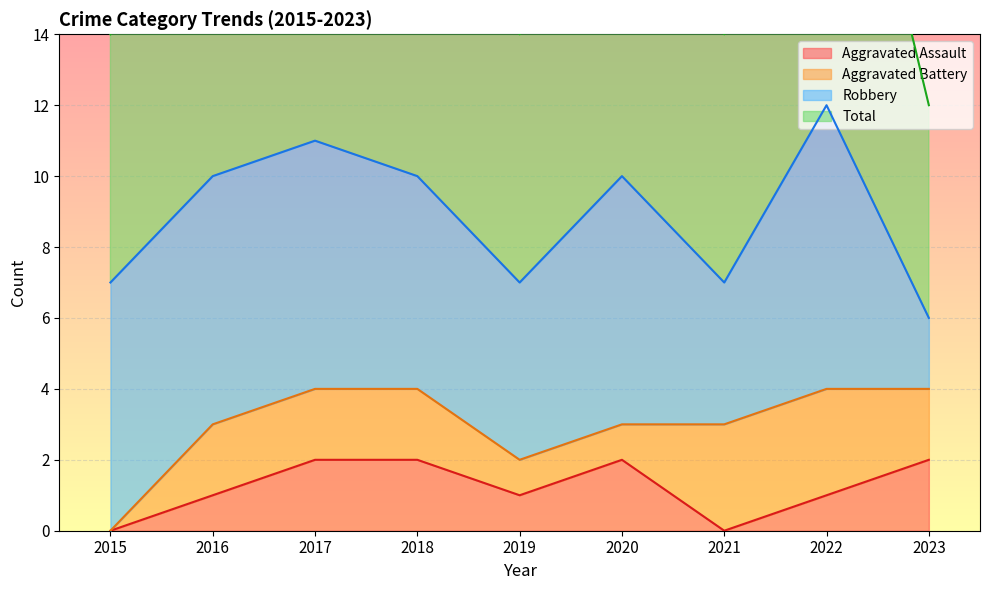

True or false: Aggravated Assault has a value of 1 at 2020.

False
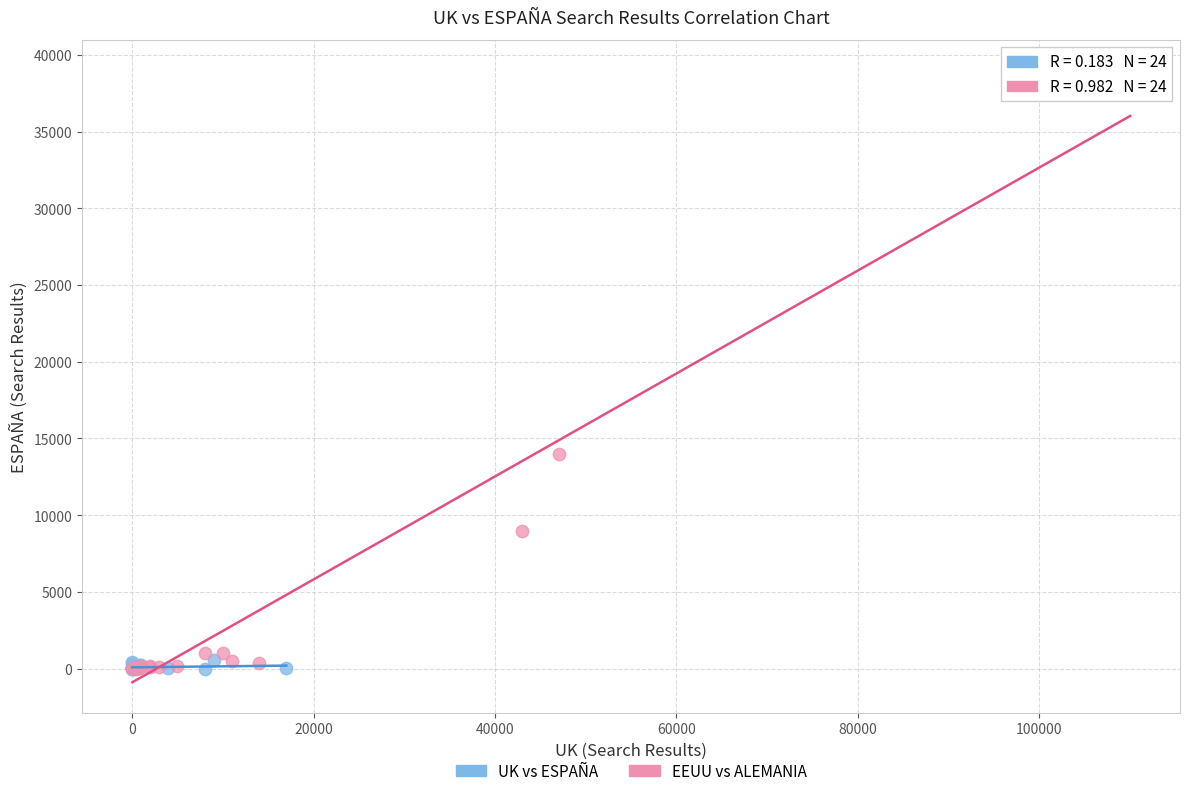

Which series contains the highest Y value?

EEUU vs ALEMANIA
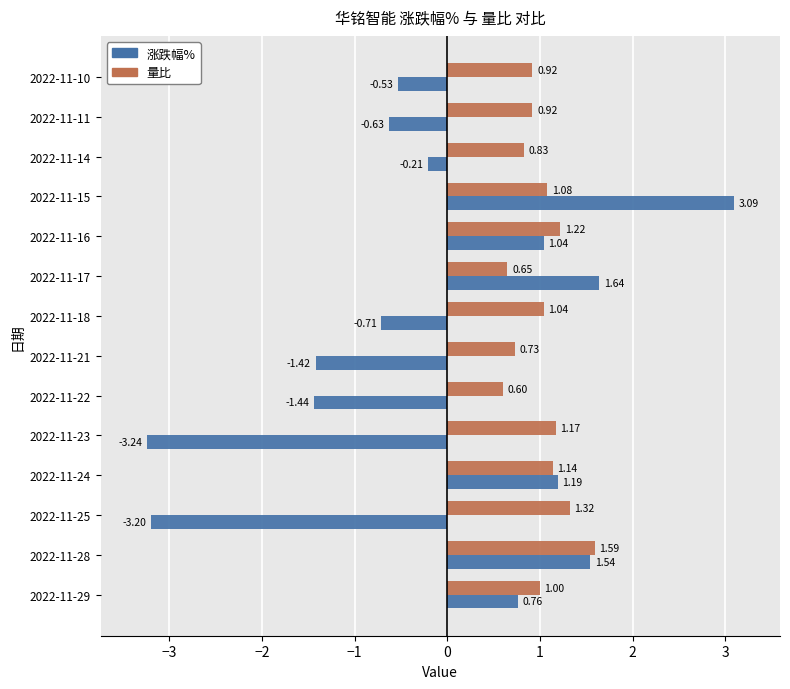

How many values in the 涨跌幅% series exceed 0?

6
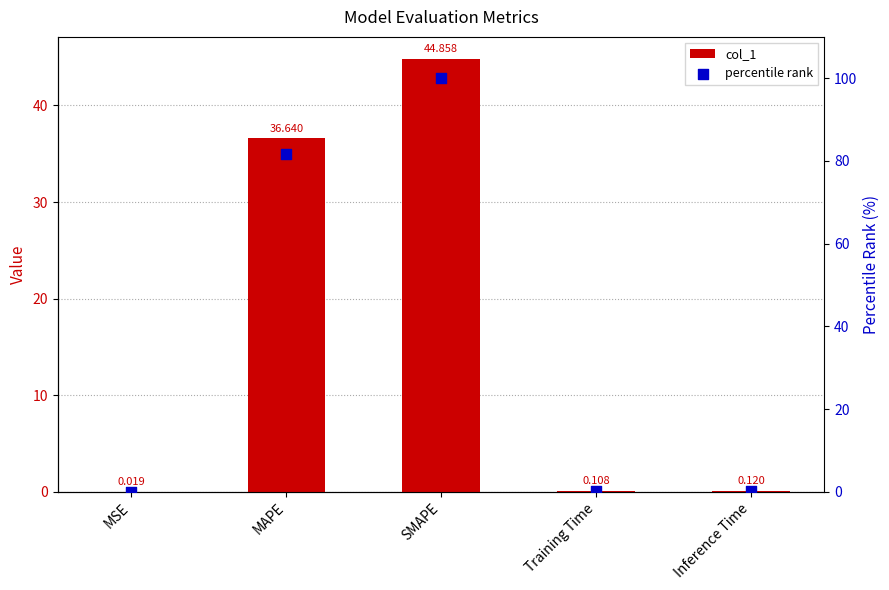

Which series has the widest spread of Y values?

percentile rank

------------------------

Exercise prompt
Copy the rows above, swapping "series" for "line" wherever it appears and changing nothing else. Leave the pictures out.

Task result
True or false: Aggravated Assault has a value of 1 at 2020.

False

Which line contains the highest Y value?

EEUU vs ALEMANIA

How many values in the 涨跌幅% line exceed 0?

6

Which line has the widest spread of Y values?

percentile rank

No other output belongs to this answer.